## DATA SUPPLIED
☆ ☆ ☆ ☆ ☆
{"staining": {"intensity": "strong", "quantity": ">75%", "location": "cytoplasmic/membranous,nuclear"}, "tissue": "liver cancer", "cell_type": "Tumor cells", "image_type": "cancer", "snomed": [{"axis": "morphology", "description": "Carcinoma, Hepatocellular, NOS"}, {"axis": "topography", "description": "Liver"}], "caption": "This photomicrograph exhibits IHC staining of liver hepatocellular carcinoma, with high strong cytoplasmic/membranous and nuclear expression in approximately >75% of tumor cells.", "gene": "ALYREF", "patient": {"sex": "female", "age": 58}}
☆ ☆ ☆ ☆ ☆
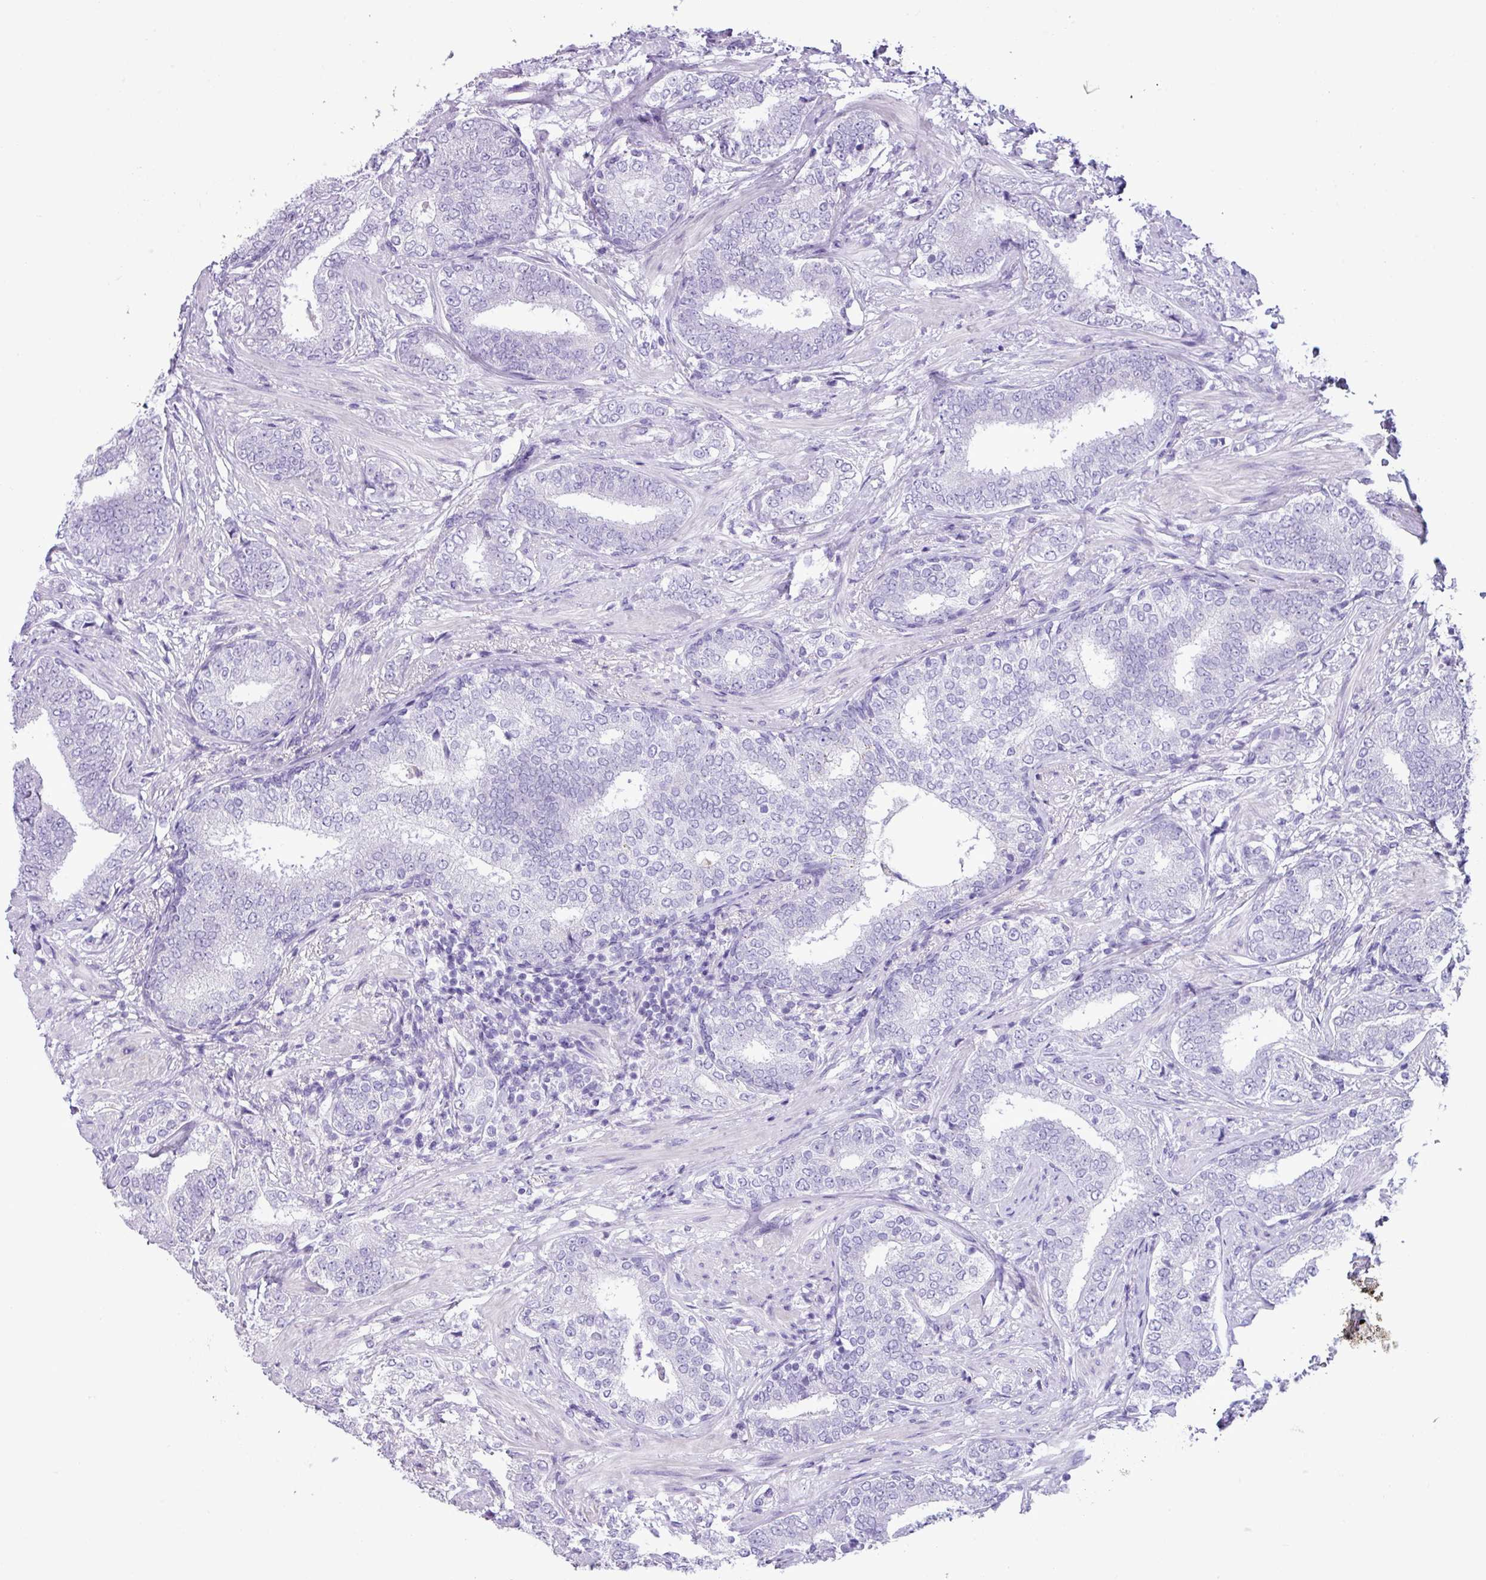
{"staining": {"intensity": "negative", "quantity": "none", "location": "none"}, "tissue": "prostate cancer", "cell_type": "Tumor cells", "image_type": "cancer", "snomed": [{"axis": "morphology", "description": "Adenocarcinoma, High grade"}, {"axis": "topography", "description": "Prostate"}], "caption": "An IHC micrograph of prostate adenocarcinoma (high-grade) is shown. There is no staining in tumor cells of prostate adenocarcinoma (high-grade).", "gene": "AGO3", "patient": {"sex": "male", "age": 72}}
☆ ☆ ☆ ☆ ☆
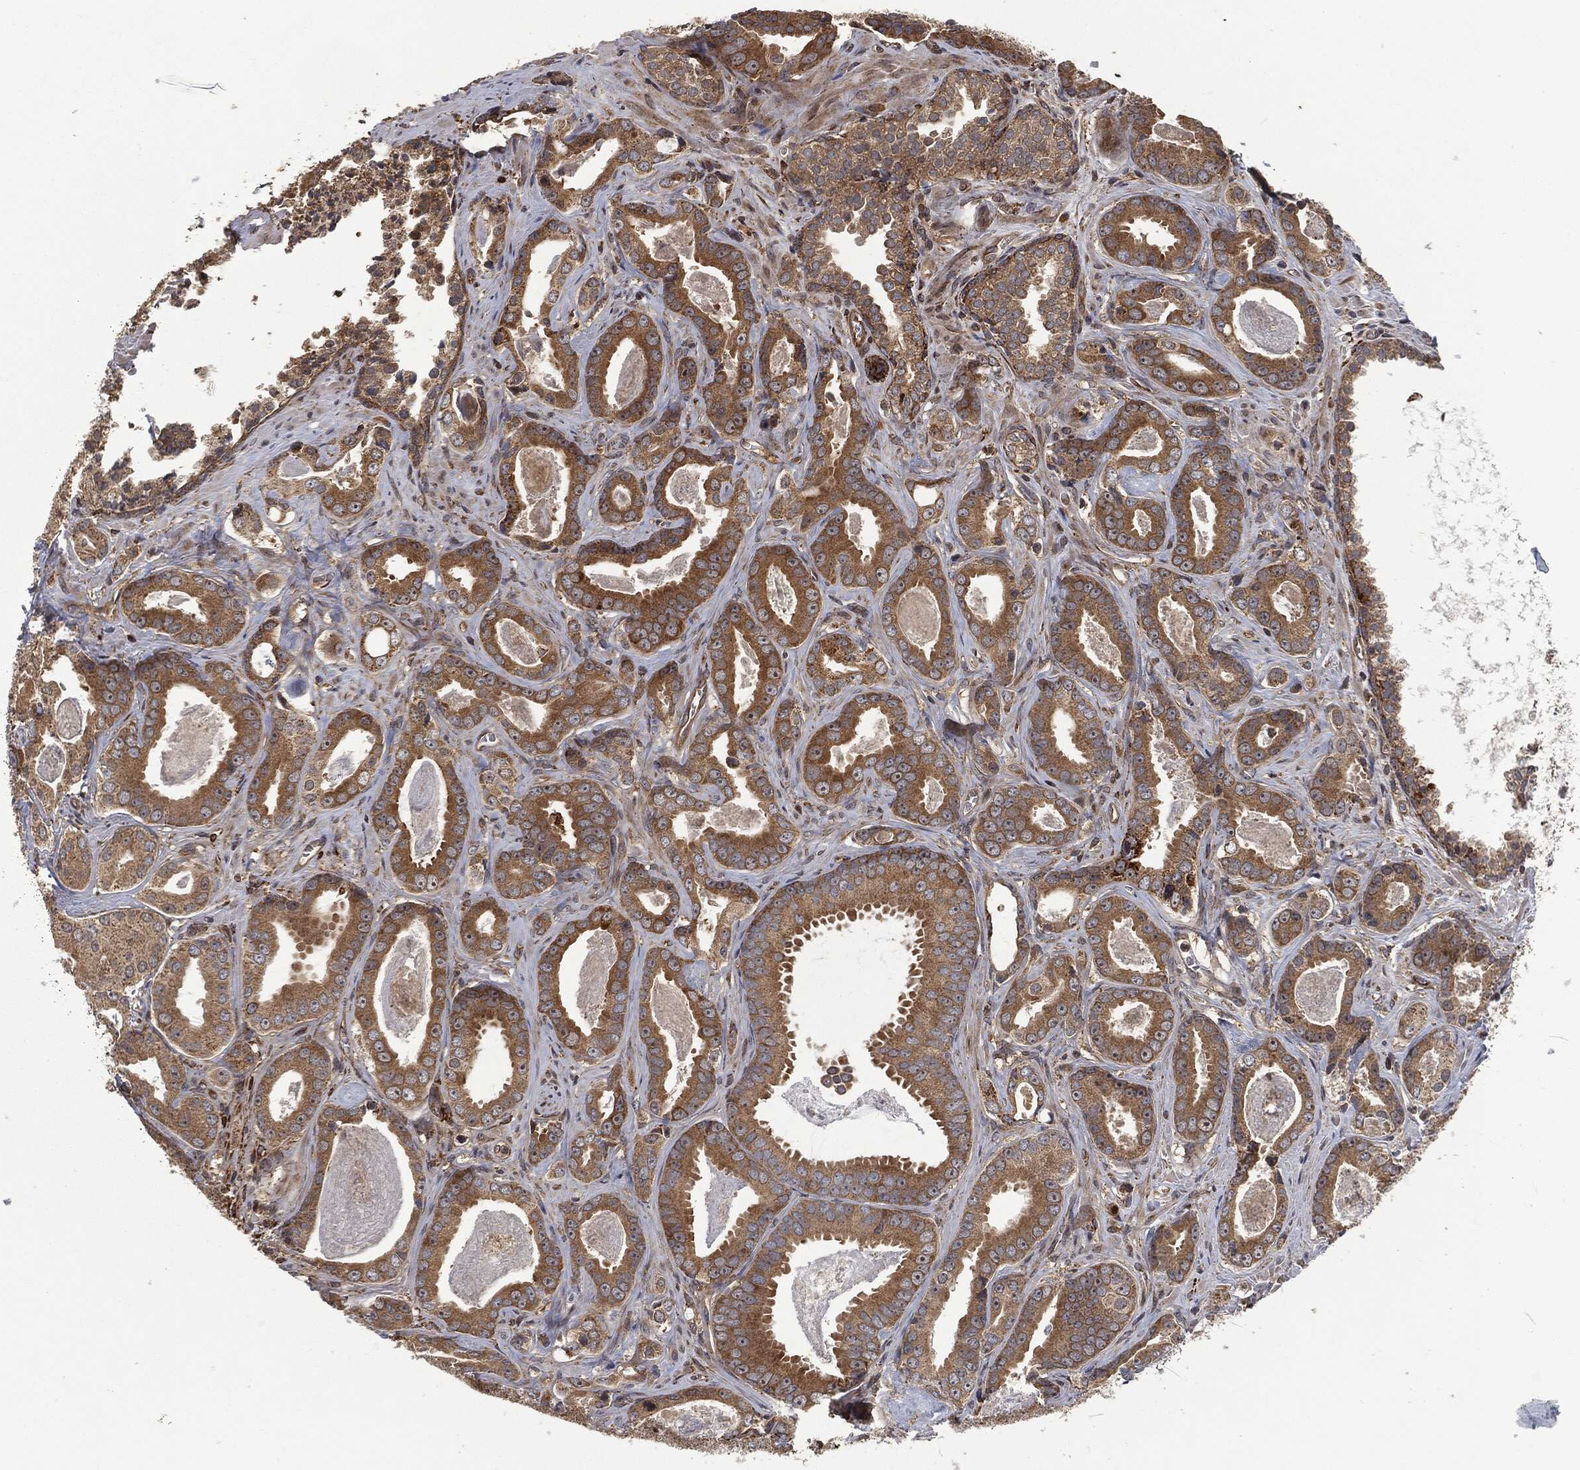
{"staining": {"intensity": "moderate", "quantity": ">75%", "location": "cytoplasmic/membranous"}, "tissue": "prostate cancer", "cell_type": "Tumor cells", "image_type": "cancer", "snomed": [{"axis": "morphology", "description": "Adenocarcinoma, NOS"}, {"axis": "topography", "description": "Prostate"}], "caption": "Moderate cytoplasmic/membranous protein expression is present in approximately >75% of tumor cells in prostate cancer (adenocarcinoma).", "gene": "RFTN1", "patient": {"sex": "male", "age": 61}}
☆ ☆ ☆ ☆ ☆
## WHAT YOU WILL DO
Go through the material line by line. Show each line that contains the string "Adenocarcinoma".

## TASK ANSWER
{"staining": {"intensity": "negative", "quantity": "none", "location": "none"}, "tissue": "prostate cancer", "cell_type": "Tumor cells", "image_type": "cancer", "snomed": [{"axis": "morphology", "description": "Adenocarcinoma, High grade"}, {"axis": "topography", "description": "Prostate"}], "caption": "An IHC micrograph of prostate adenocarcinoma (high-grade) is shown. There is no staining in tumor cells of prostate adenocarcinoma (high-grade).", "gene": "AGO3", "patient": {"sex": "male", "age": 72}}
{"staining": {"intensity": "moderate", "quantity": ">75%", "location": "cytoplasmic/membranous"}, "tissue": "prostate cancer", "cell_type": "Tumor cells", "image_type": "cancer", "snomed": [{"axis": "morphology", "description": "Adenocarcinoma, NOS"}, {"axis": "topography", "description": "Prostate"}], "caption": "Moderate cytoplasmic/membranous protein expression is present in approximately >75% of tumor cells in prostate cancer (adenocarcinoma).", "gene": "RFTN1", "patient": {"sex": "male", "age": 61}}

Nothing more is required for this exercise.